Üçlü bir sacayağı; bir ayak Sokrates bir ayak Platon ve bir ayak Aristo... Ve bu sacayağının üzerinde Batı felsefe bütünü... Yıkmak isteyen önce bu üçlü sacayağını gözüne kestirmek zorunda... Göz kestirmekten muratsa tanımak... Tanıyınca insan ya sever ya da soğur. Soğumanız için ondaki pisliği deşecek bütün fikrin hançeri idrakinizde olmak zorunda... Yoksa nefret etmek için yanaşır ama seversiniz!
Hani kadim mitolojilerde bir ejderha figürü vardır. Hedefe varmak için kahramanımızın onu öldürmesi şarttır. Ama bu cedelde illaki ejderhanın gözüne bakmayacak... Zira bu ejderhanın en tehlikeli yanı ne dev gövdesi ne alev püskürten ağzı değil... Neresidir peki? İçine bakıldığında bakanını efsun eden gözleri!
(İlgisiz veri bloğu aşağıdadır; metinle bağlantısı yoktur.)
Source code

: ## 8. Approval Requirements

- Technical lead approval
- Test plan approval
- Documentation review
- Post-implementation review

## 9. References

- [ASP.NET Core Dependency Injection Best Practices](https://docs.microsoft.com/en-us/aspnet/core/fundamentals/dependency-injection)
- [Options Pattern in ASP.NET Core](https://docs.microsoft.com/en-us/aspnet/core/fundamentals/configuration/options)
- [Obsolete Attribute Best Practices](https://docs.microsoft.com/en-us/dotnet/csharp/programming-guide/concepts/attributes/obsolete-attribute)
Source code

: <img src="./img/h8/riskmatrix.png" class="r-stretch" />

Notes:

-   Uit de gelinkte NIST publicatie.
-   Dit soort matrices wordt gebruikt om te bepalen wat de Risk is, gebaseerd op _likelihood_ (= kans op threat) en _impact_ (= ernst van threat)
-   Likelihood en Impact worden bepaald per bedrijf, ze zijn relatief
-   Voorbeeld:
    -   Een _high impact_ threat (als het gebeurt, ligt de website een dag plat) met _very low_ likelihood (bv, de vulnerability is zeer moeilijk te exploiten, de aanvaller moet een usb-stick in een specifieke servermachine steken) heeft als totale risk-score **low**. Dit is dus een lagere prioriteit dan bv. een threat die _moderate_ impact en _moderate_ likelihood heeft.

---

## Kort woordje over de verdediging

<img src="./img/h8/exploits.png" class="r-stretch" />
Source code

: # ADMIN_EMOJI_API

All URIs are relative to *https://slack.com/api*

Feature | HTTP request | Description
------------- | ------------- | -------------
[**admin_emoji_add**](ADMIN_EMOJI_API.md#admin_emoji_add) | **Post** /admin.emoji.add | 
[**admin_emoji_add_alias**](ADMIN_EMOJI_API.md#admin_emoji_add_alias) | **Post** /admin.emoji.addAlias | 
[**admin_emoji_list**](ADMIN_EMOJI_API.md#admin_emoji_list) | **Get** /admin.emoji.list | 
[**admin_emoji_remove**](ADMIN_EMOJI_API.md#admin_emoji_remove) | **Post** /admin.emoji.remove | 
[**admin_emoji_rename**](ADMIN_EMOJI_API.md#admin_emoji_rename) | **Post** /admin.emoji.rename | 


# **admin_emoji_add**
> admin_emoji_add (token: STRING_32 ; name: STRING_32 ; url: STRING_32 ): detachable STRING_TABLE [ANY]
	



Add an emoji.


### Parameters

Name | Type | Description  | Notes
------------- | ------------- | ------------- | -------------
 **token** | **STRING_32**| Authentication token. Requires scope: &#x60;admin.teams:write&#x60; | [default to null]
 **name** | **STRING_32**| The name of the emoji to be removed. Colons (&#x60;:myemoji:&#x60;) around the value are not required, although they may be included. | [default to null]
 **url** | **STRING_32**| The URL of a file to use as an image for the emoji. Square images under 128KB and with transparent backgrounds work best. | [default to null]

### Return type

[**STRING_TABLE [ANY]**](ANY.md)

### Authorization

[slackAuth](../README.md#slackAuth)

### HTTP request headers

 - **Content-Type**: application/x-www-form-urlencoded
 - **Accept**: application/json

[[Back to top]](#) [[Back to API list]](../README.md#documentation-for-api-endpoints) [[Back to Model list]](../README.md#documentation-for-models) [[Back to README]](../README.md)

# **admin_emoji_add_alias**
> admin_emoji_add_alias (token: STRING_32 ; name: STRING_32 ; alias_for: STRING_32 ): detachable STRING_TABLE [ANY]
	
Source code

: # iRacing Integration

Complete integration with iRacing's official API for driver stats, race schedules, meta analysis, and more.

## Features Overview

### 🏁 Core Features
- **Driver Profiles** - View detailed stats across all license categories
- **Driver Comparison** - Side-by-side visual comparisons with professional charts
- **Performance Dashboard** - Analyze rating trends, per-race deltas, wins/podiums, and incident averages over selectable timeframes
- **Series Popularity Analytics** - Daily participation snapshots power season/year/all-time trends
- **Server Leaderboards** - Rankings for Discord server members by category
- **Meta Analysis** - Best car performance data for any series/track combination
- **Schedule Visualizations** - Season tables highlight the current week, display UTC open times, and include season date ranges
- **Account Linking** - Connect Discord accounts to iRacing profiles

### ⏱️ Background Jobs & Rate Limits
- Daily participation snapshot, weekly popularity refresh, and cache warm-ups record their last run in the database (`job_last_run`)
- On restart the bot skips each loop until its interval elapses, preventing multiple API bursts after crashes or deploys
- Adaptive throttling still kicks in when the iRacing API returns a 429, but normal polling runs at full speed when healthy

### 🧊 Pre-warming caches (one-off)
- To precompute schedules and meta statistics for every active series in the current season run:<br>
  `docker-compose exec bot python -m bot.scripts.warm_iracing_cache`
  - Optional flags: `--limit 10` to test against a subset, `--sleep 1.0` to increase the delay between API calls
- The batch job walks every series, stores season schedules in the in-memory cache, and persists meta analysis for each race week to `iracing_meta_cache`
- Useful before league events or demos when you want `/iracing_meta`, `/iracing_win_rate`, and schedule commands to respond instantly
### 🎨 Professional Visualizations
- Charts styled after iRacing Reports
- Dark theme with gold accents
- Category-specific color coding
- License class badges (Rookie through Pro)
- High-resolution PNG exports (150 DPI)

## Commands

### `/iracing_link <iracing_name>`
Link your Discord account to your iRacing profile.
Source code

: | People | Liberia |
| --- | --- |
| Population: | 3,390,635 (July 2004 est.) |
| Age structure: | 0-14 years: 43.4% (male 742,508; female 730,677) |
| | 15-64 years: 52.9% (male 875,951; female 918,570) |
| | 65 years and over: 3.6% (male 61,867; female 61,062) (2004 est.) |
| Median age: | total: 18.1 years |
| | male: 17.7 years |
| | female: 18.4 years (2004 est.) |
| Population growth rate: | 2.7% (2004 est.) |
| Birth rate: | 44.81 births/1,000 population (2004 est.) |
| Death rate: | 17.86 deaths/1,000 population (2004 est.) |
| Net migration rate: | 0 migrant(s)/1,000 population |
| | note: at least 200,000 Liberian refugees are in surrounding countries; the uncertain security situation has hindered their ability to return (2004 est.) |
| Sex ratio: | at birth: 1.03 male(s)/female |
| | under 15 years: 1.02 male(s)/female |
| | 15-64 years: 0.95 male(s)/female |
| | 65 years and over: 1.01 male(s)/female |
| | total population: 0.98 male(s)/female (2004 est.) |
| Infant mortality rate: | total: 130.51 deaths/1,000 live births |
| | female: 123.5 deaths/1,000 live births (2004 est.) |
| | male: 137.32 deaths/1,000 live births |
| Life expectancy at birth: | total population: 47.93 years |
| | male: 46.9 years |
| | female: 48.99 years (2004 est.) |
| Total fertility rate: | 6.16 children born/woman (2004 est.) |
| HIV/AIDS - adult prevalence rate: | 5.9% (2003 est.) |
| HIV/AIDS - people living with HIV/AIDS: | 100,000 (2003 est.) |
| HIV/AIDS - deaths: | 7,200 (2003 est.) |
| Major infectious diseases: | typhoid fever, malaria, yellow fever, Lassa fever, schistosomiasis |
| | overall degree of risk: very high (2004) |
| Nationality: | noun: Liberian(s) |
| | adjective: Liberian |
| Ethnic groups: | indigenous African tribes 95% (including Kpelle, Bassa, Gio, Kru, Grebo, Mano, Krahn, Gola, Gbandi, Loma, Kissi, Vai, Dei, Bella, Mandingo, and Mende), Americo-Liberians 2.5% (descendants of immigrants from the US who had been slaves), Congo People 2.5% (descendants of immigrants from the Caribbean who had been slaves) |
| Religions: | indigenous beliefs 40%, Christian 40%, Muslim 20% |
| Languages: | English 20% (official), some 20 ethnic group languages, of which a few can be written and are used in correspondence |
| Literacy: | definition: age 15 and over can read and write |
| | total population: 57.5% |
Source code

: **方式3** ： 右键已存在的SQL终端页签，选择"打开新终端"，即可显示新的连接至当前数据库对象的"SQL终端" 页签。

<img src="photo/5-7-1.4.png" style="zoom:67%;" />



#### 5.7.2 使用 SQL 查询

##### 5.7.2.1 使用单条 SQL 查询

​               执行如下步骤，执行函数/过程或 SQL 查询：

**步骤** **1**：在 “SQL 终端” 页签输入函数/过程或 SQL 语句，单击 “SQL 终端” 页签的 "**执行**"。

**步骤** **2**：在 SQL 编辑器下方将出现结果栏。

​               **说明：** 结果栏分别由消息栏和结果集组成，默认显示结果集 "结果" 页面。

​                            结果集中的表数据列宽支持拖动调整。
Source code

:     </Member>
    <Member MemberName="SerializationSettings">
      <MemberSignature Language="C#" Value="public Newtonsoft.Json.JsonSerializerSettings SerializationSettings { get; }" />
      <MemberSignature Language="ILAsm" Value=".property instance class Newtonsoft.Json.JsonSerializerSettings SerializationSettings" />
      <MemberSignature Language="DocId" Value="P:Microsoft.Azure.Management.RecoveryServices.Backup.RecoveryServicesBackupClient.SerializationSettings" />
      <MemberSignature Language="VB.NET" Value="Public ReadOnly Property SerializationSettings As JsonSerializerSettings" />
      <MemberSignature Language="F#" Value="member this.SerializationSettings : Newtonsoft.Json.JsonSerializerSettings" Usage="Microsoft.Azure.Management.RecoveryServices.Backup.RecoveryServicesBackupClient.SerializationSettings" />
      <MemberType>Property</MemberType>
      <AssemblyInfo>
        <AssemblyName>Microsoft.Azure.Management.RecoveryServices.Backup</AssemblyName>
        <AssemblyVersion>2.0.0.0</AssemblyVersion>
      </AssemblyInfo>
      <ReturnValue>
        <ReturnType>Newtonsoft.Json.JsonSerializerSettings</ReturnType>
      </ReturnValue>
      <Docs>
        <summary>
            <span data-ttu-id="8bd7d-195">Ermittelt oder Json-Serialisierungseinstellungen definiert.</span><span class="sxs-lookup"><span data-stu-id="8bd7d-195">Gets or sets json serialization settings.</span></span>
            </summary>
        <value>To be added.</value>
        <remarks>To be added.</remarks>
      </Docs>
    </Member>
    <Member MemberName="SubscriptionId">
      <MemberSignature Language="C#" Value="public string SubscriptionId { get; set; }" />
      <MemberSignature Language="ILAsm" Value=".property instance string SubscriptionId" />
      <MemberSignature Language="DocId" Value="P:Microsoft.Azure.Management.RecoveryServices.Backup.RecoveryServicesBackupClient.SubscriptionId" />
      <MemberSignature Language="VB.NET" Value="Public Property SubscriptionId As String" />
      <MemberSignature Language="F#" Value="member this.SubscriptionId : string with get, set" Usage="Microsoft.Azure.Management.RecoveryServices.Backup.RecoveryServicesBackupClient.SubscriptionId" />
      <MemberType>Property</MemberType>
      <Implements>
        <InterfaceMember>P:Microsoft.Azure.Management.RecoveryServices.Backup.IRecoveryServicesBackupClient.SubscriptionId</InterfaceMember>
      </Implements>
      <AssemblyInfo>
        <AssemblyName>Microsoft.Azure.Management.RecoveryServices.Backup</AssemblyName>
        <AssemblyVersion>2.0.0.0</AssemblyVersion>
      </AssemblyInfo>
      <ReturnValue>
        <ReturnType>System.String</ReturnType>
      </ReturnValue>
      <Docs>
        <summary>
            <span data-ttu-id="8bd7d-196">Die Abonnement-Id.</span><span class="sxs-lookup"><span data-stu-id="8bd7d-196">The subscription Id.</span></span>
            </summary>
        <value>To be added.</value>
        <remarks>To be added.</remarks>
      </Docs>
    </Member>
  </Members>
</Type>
Aynen böyle; Batı felsefe ejderhasını gözlerine bakmadan geçebilecek kahramanlara ihtiyacımız var. Yoksa nicesi öfkeyle üzerine abandığı bu ejderhanın bilinçli-bilinçsiz aşığı olup çıkıyor. Üçüncü bin yılda insanlığın kahraman mütefekkirleri Batı felsefesindeki pisliği ortaya dökebilenler arasından çıkacak... Pisliği ortaya dökmek için onu görecek göz olacak tabi... Ejderhanın gözlerine bakmadan ondaki pisliği görecek gözler...
Elinizdeki bu eser işte bir de en temelde Batı felsefe ejderhasının gözleri içine bakmadan ondaki pisliği dökecek göz olmak Hiç değilse o gözü göz göz örecek nazarlardan biri olmak iddiasıyla kaleme alındı...
Bu iddia hem elinizdeki bu eserin hem de ondan önceki ve sonraki serileri ile "Batı Felsefe Tarihi" mizin iddiası...
Allah ve Resulü'ne tam bağlı kaldıktan sonra perva denilen şey bizim için berhava olmuş şeydir!